• _Source extract_:
■ ■ ■ ■ ■ ■ ■
At long last, love see
the sun go down, so sure we
so unsure, watching.
David Lindley







blindly following
the setting sun...
a frog
Issa
translated by David G. Lanoue






best,
Don



Send a single haiku for the Wednesday Haiku feature.  Here's how.

Go to the LitRock web site for a list of all 87 songs

Hear 'em all at once on the LitRock Jukebox

10 comments:

Charles Gramlich said...

Great examples. I love the title also.

Fred said...

I think I mentioned earlier as a comment that this is my favorite haiku collection. It was also my first collection. I was searching through the poetry section of a used bookstore when I came across The Treasury for $2 or $3. I had heard of haiku before but had never really taken a close look, so this seemed like an opportunity and at a small cost.

It also contains my favorite haiku:

April's air stirs in
Willow leaves . . . a butterfly
Floats and balances.
-- Basho --


My second favorite is

Twilight whippoorwill . . .
■ ■ ■ ■ ■ ■ ■
• _Recorded data_:
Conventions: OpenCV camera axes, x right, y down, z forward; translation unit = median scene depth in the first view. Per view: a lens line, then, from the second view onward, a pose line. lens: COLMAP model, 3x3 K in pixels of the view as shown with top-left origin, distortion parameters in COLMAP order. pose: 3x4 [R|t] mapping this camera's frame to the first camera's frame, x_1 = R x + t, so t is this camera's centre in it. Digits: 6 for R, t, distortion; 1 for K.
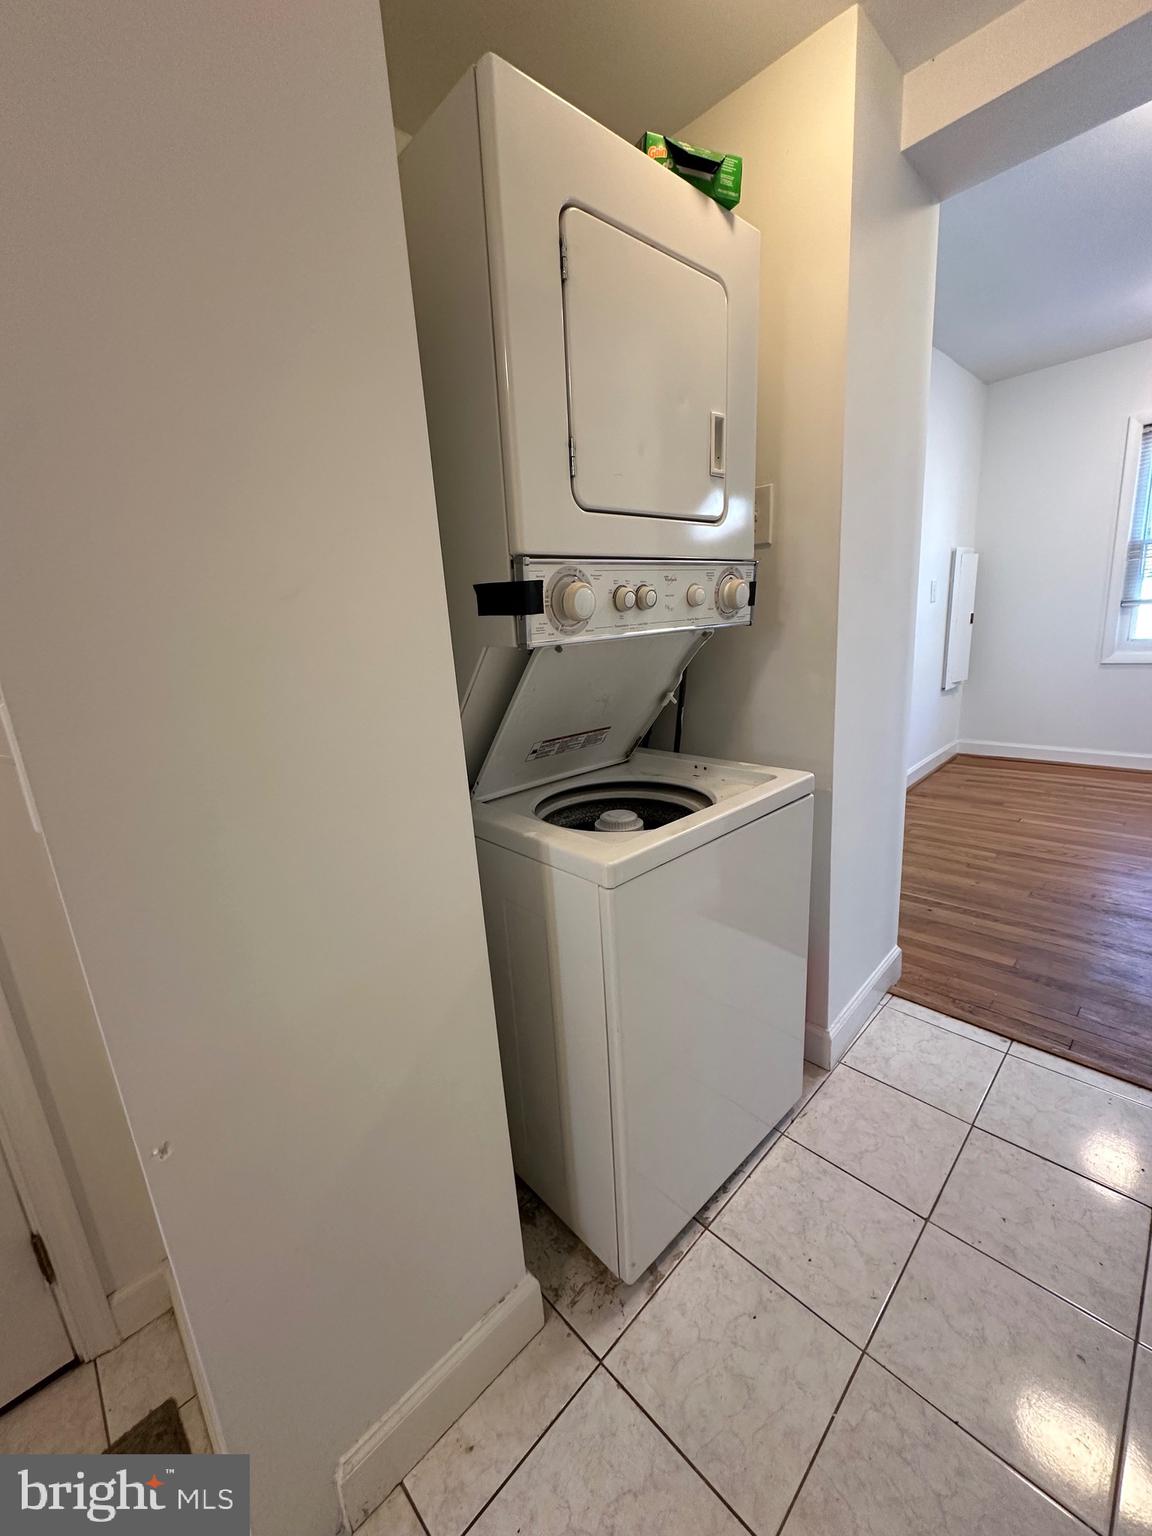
■ ■ ■ ■ ■ ■ ■
• _What you will do_:
1) From the haiku post, list every name credited beneath a verse, including translators.
2) Please transcribe part of the haiku post, beginning at the words "Fred said..." and stopping after the words "Floats and balances.".

• _Answers by item number_:
1)
David Lindley
Issa
David G. Lanoue
Basho

2)
Fred said...

I think I mentioned earlier as a comment that this is my favorite haiku collection. It was also my first collection. I was searching through the poetry section of a used bookstore when I came across The Treasury for $2 or $3. I had heard of haiku before but had never really taken a close look, so this seemed like an opportunity and at a small cost.

It also contains my favorite haiku:

April's air stirs in
Willow leaves . . . a butterfly
Floats and balances.